Prioritize: critical business logic > utility functions > simple getters/setters

Pattern 2: Boundary/Edge Conditions Tests

markdown
Review @document_name and generate tests for edge cases:
- Empty inputs
- Null/undefined values
- Maximum/minimum values
- Invalid types
- Concurrent access scenarios

d. Integration and E2E Testing

Pattern 1: End-to-End Visual Flow via Puppeteer MCP

markdown
Set up end-to-end tests using Puppeteer MCP server:

Test scenario: User checkout flow
1. Navigate to homepage
2. Add product to cart  
3. Proceed to checkout
4. Fill in payment details
5. Submit order
6. Verify success page

Take screenshots at each step.
Assert expected elements are present.
Verify no console errors.

Pattern 2: API Integration Coverage

markdown
Create integration tests for the REST API:
- Test authentication flow
- Test CRUD operations for each resource
- Test error responses (400, 401, 403, 404, 500)
- Test rate limiting
- Test pagination

Use real database (test environment) not mocks.

e. Regression Test Automation

Execute this standard pipeline after fixing a bug to block regression recurrences:

markdown
I just fixed a bug where user logout didn't clear session properly.

Please:
1. Write a regression test for this specific bug
2. Verify the test fails on the old code (checkout previous commit)
3. Verify the test passes on the fixed code
4. Add test to the CI pipeline
5. Document the bug in tests/REGRESSION_TESTS.md

Additional Engineering Best Practices

a. Automated Documentation and Code Comment Audits

Pattern 1: OpenAPI Schema Generation

markdown
Generate OpenAPI documentation for @src/api/

Include:
- All endpoints with descriptions
- Request/response schemas
- Authentication requirements
- Example requests and responses
- Error codes and meanings

Output to docs/api_spec.yaml

Pattern 2: Code Comment and Docstring Compliance

markdown
Review all Python files in @src/
Check if:
- All public functions have docstrings
- Complex logic has inline comments
- Type hints are present
- Docstring format follows Google style

Generate a report of missing documentation.

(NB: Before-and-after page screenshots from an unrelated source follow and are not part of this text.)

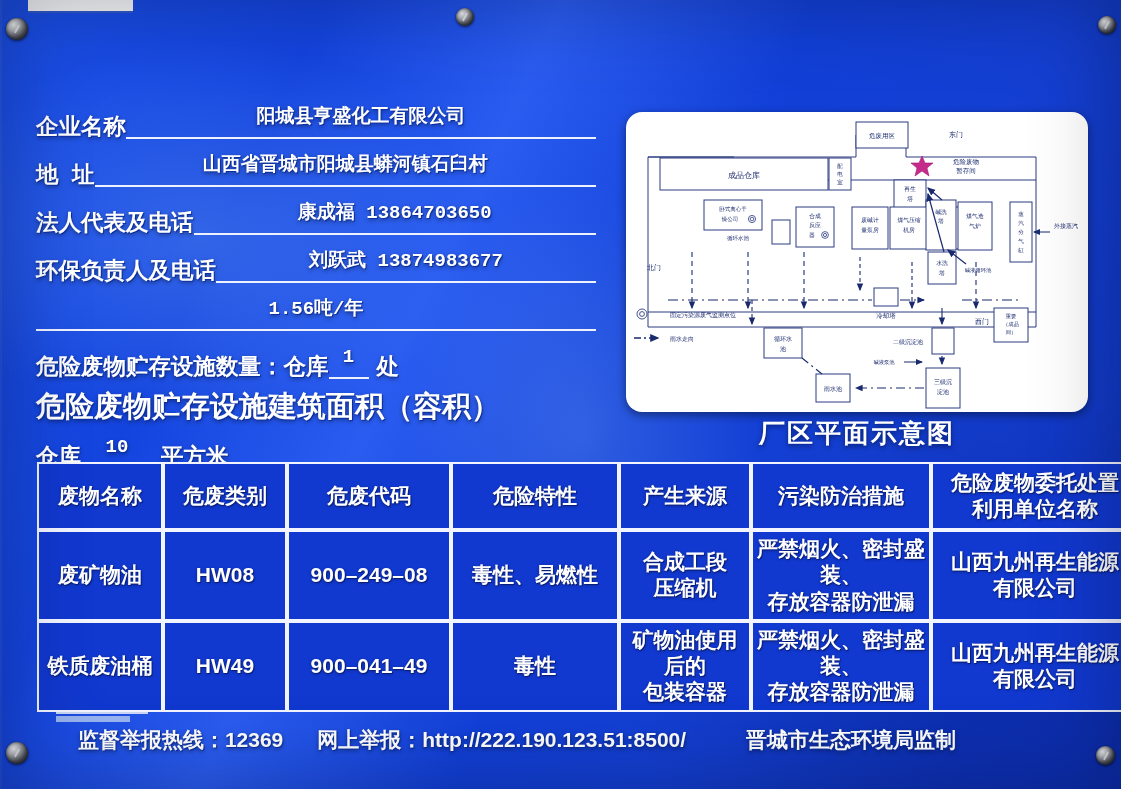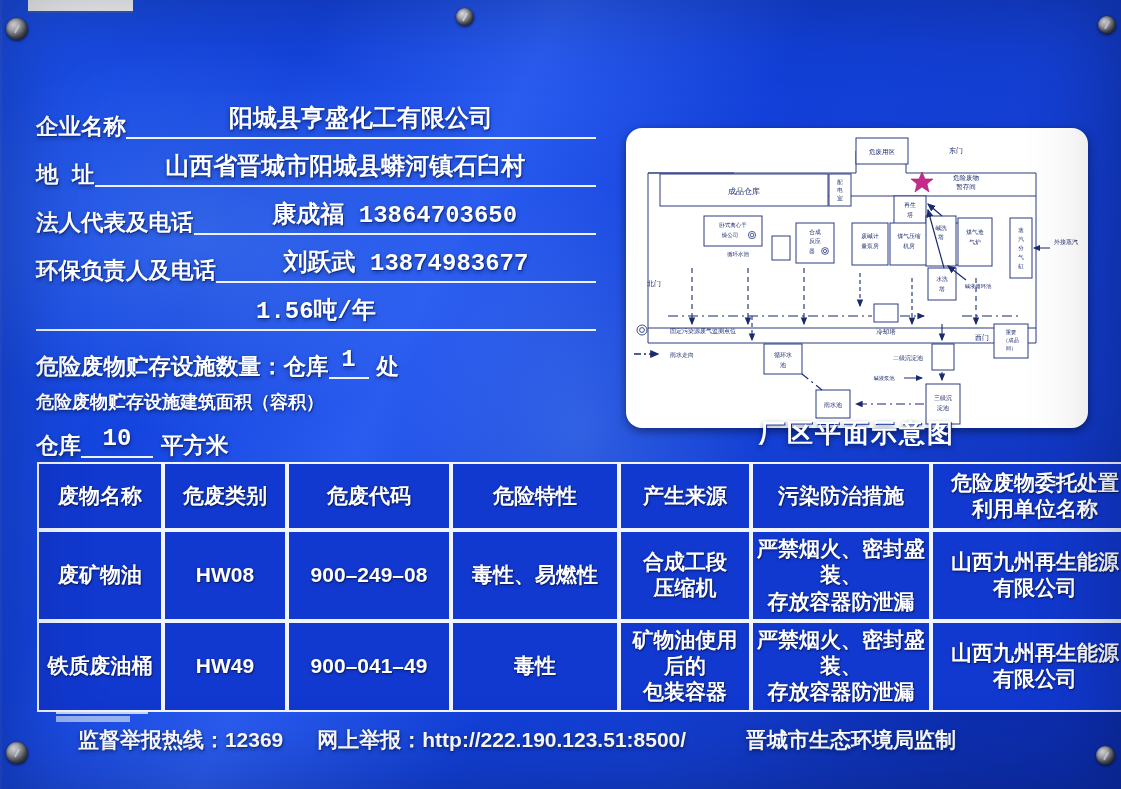--- a/index.html
+++ b/index.html
@@ -88,7 +88,7 @@
   .fill{
     flex:1 1 auto;position:relative;border-bottom:2px solid #eef2ff;
     text-align:center;padding:0 6px 3px 6px;min-height:26px;
-    font-size:24px;font-weight:bold;color:#fff;
+    font-size:19px;font-weight:bold;color:#fff;
     text-shadow:1px 1px 0 #0b2f9e,0 2px 4px rgba(0,0,0,.45);
   }
   .fill.narrow{flex:0 0 auto;min-width:26px;padding:0 7px 3px 7px;}

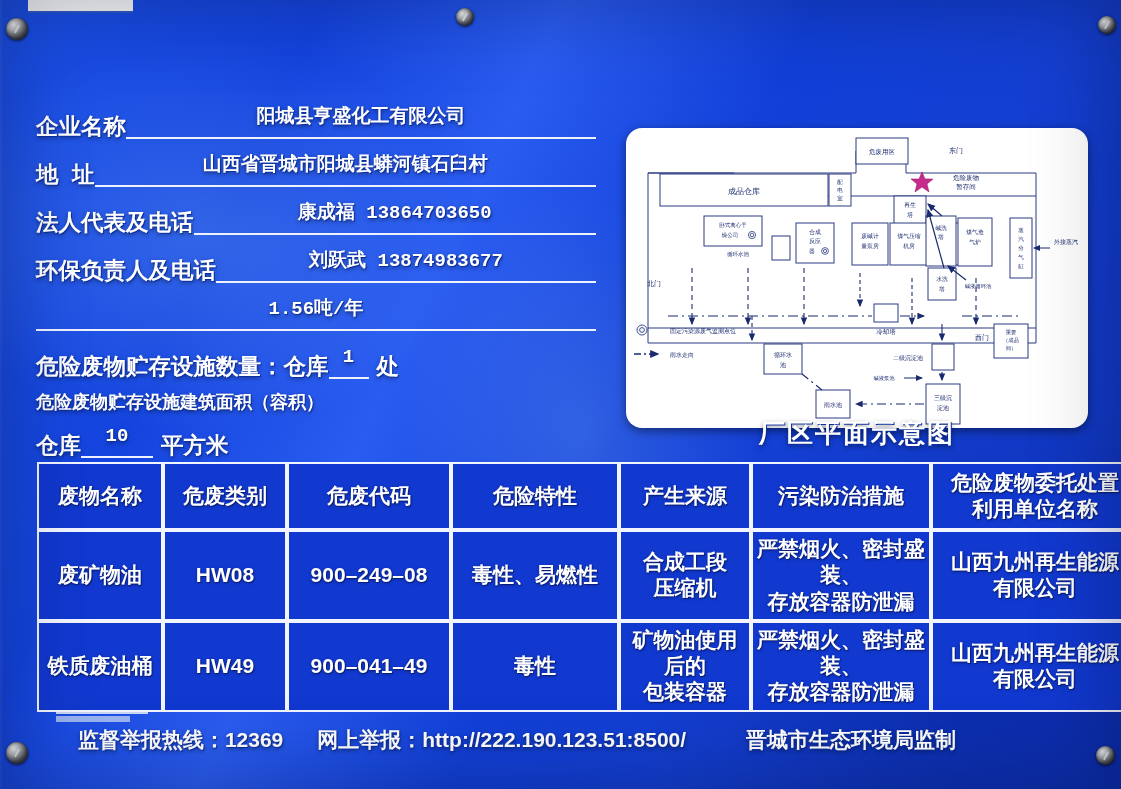--- a/index.html
+++ b/index.html
@@ -110,7 +110,7 @@
   .diagram{
     width:100%;height:100%;background:#ffffff;border-radius:16px;
     box-shadow:0 3px 10px rgba(0,0,0,.45);
-    overflow:hidden;position:relative;margin-top:16px;
+    overflow:hidden;position:relative;
   }
   .diagram svg{display:block;width:100%;height:100%;}
   .dia-caption{

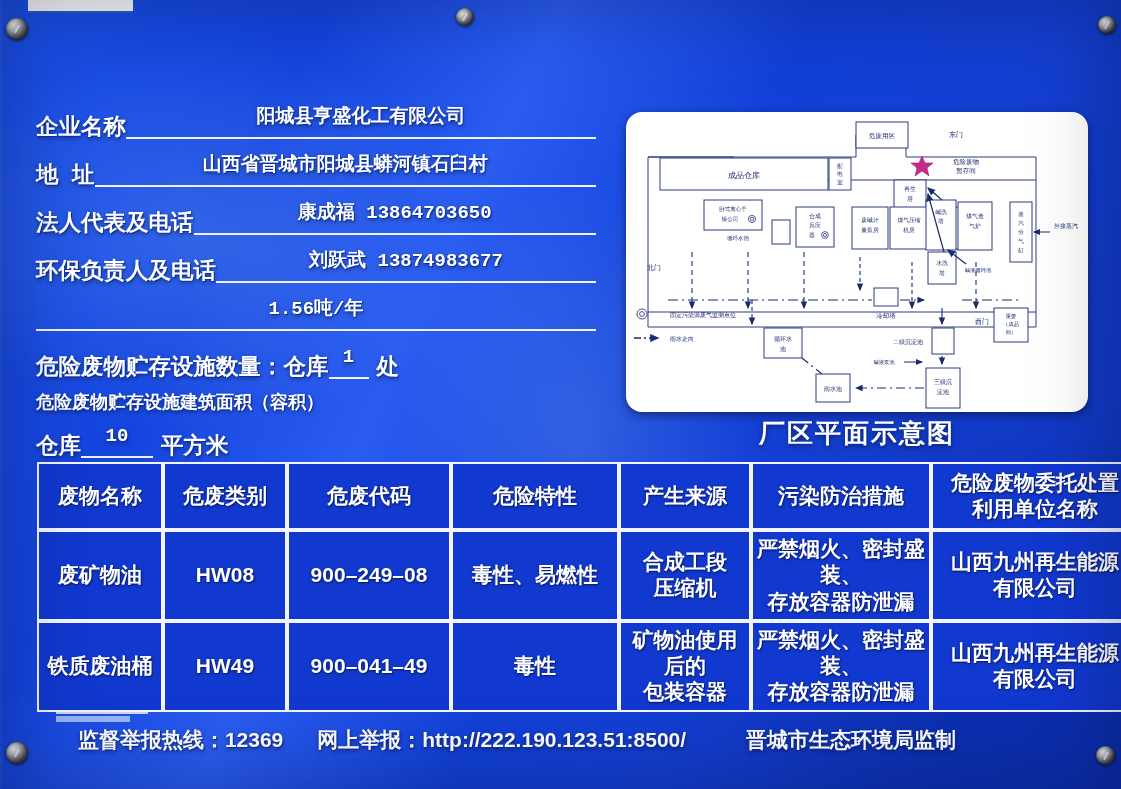--- a/index.html
+++ b/index.html
@@ -98,7 +98,7 @@
     text-shadow:1px 1px 0 #0b2f9e,0 2px 4px rgba(0,0,0,.45);
   }
   .plainline{
-    font-size:18px;font-weight:bold;color:#fff;white-space:nowrap;
+    font-size:29px;font-weight:bold;color:#fff;white-space:nowrap;
     text-shadow:1px 1px 0 #0b2f9e,0 2px 4px rgba(0,0,0,.45);
   }
   .row.tight{margin-bottom:15px;}

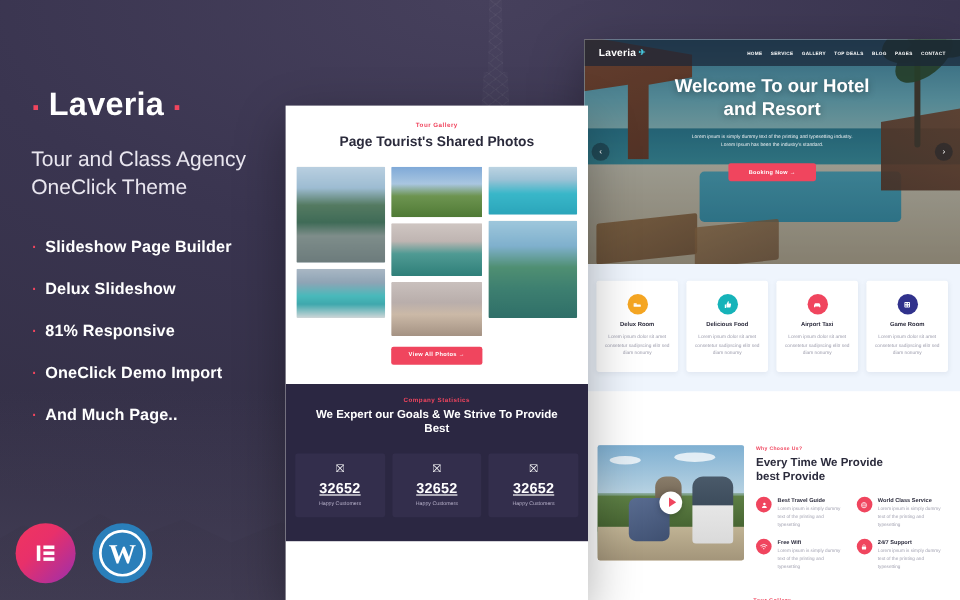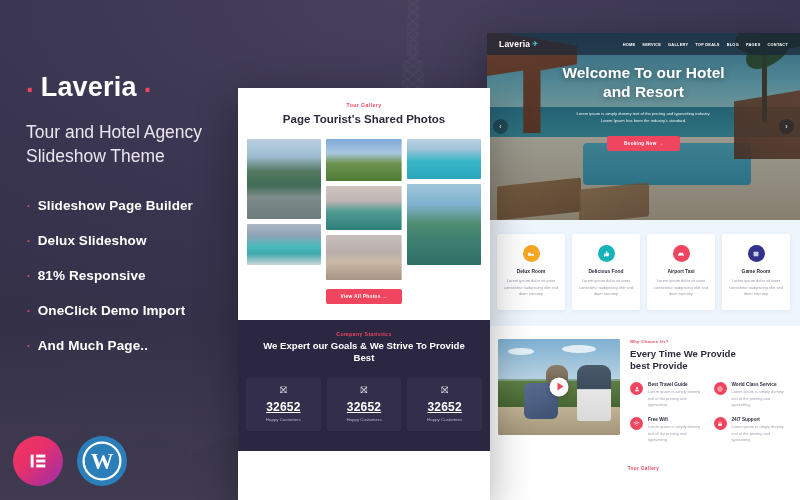--- a/index.html
+++ b/index.html
@@ -172,7 +172,7 @@
   </div>
 
   <div class="tagline">
-    <div>Tour and Hotel Agency</div>
+    <div>Tour and Class Agency</div>
     <div>Slideshow Theme</div>
   </div>
 

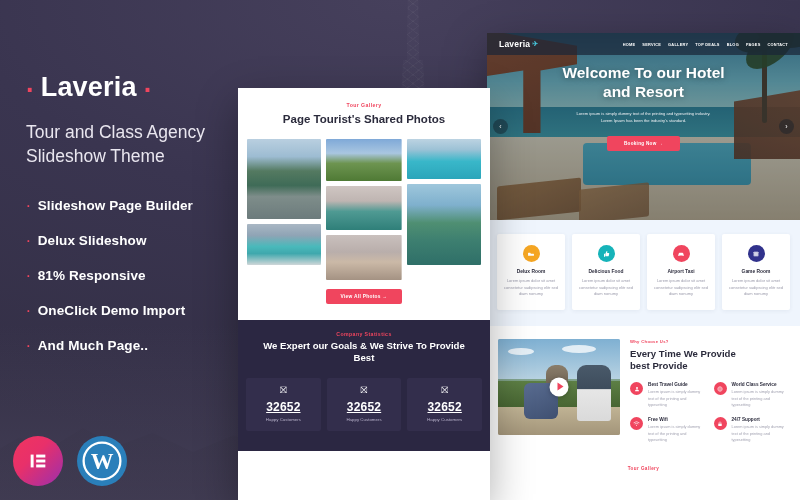--- a/index.html
+++ b/index.html
@@ -173,7 +173,7 @@
 
   <div class="tagline">
     <div>Tour and Class Agency</div>
-    <div>Slideshow Theme</div>
+    <div>OneClick Theme</div>
   </div>
 
   <div class="feat">

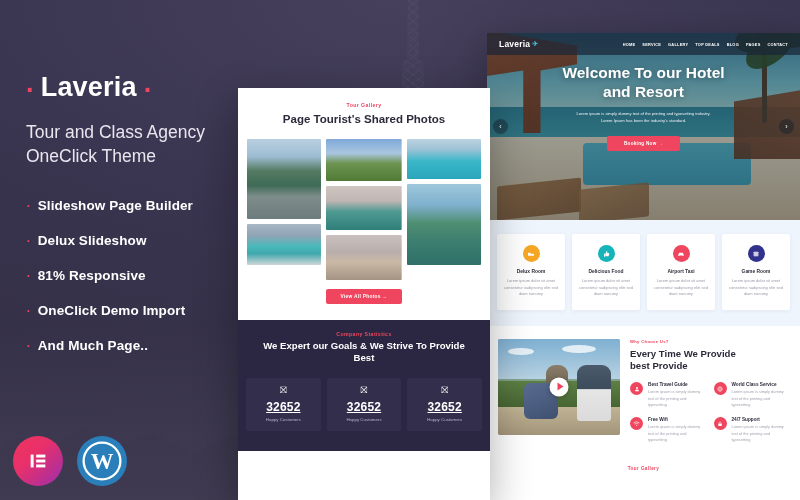--- a/index.html
+++ b/index.html
@@ -121,7 +121,7 @@
   .ctitle{font-size:4.9px;font-weight:700;color:#2c2c3d;}
   .ctext{font-size:4px;color:#9b9bab;line-height:1.65;margin-top:4px;}
 
-  .why{padding:13px 11px 13px;display:flex;gap:10px;background:#fff;}
+  .why{padding:13px 11px 13px;display:flex;gap:10px;background:#fff;margin-top:32px;}
   .why-media{width:122px;height:96px;border-radius:2px;position:relative;overflow:hidden;
     background:linear-gradient(to bottom,#8fb9d6 0%,#9dc3d8 30%,#6a8a52 52%,#4e6e3e 72%,#b9a98a 100%);}
   .wm-sky{position:absolute;left:0;right:0;top:0;height:40px;background:linear-gradient(to bottom,#7fb0d2,#b7d2e2);}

b. Security Reviews and Auditing

Run regular automated reviews of features and configuration modules:

markdown
Perform a security audit of @src/

Check for:
1. SQL injection vulnerabilities
2. XSS vulnerabilities  
3. Hard-coded secrets/credentials
4. Insecure dependencies (check package.json)
5. Missing input validation
6. Insecure authentication/authorization

Create a report with severity levels and fixes.

c. Performance Optimization and Profiling

Evaluate operational latency and resources using standard benchmarks:

markdown
Profile the application and identify performance bottlenecks:

1. Run load tests using locust
2. Analyze database query performance
3. Check for N+1 queries
4. Review API response times
5. Identify memory leaks

Generate optimization recommendations with expected impact.

d. CI/CD Integration and GitHub Actions

Configure robust automation to protect branch health and coordinate releases:

markdown
Create GitHub Actions workflows:

1. .github/workflows/test.yml
   - Run on every PR
   - Execute all tests
   - Check code coverage (>80%)
   - Block merge if failing

2. .github/workflows/deploy.yml  
   - Run on main branch merge
   - Build Docker image
   - Push to registry
   - Deploy to staging

3. .github/workflows/claude-triage.yml
   - Trigger on new issue
   - Analyze issue content
   - Add appropriate labels
   - Assign to relevant team

Compiled from Anthropic Claude Code official best practices and community experience.